Archivmeldung vom 21.10.2021

Bitte beachten Sie, dass die Meldung den Stand der Dinge zum Zeitpunkt ihrer Veröffentlichung am 21.10.2021 wiedergibt. Eventuelle in der Zwischenzeit veränderte Sachverhalte bleiben daher unberücksichtigt.

Freigeschaltet durch Sanjo Babić
Angela Merkel (2019)
Angela Merkel (2019)

Bild: Eigenes Werk /OTT

Vor dem Gipfel des Europäischen Rates am Donnerstag hat die scheidende Bundeskanzlerin Angela Merkel (CDU) eine Einigung im Justizstreit zwischen Polen und der EU angemahnt. "Rechtsstaatlichkeit ist ein Kern des Bestandes der Union", sagte sie in Brüssel. "Auf der anderen Seite müssen wir Wege und Möglichkeiten finden hier wieder zusammen zu kommen."
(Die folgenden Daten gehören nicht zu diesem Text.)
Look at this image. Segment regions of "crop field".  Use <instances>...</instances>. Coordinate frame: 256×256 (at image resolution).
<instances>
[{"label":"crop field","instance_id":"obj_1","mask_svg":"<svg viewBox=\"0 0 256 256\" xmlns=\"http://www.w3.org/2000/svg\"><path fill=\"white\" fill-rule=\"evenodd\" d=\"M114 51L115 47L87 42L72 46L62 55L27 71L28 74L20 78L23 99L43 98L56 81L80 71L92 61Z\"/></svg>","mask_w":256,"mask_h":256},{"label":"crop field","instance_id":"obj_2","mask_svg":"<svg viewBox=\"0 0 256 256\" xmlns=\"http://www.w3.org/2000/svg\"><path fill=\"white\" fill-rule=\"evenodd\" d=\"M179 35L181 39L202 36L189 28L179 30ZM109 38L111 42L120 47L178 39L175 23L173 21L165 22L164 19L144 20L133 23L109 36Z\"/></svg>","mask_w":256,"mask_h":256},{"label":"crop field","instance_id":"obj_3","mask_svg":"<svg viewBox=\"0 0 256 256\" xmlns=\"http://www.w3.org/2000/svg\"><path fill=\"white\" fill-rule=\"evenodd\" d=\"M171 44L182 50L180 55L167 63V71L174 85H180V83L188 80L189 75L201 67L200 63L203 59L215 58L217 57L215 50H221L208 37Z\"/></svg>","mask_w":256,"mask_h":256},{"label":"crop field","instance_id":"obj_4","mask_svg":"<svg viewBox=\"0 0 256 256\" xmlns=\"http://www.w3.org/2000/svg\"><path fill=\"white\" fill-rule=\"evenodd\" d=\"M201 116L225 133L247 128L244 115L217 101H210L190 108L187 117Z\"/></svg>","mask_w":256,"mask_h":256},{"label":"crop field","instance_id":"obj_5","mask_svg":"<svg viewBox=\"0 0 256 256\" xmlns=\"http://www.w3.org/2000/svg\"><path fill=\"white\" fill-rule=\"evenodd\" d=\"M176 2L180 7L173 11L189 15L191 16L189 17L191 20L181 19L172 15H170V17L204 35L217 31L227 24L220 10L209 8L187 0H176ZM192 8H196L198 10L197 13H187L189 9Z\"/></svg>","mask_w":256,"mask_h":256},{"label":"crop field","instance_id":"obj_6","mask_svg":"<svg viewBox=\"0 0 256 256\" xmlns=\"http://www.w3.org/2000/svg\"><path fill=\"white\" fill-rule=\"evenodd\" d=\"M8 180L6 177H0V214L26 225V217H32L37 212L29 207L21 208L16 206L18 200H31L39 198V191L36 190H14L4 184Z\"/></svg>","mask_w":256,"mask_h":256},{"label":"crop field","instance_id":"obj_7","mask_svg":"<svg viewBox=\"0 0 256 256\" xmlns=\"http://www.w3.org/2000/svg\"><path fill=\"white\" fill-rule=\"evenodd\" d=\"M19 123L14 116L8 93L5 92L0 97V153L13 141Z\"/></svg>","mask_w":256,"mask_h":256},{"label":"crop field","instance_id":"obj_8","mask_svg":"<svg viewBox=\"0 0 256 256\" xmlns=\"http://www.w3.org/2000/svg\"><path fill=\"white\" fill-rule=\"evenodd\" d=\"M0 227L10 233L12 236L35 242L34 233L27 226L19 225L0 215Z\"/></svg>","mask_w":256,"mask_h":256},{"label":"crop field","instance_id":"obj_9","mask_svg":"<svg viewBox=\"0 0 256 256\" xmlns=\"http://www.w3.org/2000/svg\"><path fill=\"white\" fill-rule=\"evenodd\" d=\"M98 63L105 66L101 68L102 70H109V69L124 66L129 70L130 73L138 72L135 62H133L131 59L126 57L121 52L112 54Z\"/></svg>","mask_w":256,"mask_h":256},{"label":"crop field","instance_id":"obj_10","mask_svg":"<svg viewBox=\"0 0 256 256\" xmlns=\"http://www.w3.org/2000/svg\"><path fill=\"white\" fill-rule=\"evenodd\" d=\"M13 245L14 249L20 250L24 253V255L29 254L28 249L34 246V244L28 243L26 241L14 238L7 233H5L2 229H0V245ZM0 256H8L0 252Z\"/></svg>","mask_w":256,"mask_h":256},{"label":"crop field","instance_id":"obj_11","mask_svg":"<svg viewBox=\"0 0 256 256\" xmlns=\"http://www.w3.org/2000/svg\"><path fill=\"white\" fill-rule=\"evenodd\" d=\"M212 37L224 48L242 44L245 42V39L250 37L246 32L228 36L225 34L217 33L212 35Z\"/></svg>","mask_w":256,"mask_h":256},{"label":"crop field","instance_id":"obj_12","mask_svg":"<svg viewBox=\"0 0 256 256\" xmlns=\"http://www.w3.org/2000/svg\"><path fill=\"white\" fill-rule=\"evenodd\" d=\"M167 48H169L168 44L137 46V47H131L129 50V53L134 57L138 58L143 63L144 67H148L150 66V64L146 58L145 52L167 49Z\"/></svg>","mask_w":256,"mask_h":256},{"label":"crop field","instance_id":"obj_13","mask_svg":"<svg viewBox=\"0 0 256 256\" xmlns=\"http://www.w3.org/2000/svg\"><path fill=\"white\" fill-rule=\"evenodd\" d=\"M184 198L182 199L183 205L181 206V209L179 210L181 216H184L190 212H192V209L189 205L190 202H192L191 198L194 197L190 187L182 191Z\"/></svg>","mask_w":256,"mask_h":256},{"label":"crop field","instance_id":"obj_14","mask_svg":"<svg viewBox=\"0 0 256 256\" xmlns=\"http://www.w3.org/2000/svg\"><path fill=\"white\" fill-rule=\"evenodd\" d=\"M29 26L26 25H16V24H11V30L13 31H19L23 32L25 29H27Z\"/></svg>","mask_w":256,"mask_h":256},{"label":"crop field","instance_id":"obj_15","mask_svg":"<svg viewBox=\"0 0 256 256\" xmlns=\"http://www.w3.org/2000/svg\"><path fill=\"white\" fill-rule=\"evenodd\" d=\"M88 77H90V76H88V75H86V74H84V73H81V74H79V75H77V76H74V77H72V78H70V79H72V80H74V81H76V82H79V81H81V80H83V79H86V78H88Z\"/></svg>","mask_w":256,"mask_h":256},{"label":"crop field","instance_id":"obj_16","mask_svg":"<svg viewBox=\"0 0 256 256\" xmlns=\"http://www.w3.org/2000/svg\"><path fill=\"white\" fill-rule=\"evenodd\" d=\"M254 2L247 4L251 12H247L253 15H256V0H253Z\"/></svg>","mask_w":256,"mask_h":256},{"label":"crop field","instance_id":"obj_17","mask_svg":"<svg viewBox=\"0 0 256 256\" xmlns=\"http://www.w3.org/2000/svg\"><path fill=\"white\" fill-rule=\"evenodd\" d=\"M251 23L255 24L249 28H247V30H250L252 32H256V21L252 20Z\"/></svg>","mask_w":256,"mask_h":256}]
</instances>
Eine "Kaskade an Rechtsstreitigkeiten" vor dem Europäischen Gerichtshof sei noch keine Lösung des Problems, wie Rechtsstaatlichkeit auch gelebt werden könne. Man habe aber auch ein dahinter liegendes Problem, "nämlich wie sich die einzelnen Mitglieder die EU vorstellen: Ist es die `Ever-Closer-Union` auf der einen Seite oder ist es mehr Nationalstaatlichkeit". Weitere Themen bei dem zweitägigen Treffen der 27 Staats- und Regierungschefs sind die steigenden Energiepreise und die zunehmende illegale Einwanderung über Weißrussland in die EU.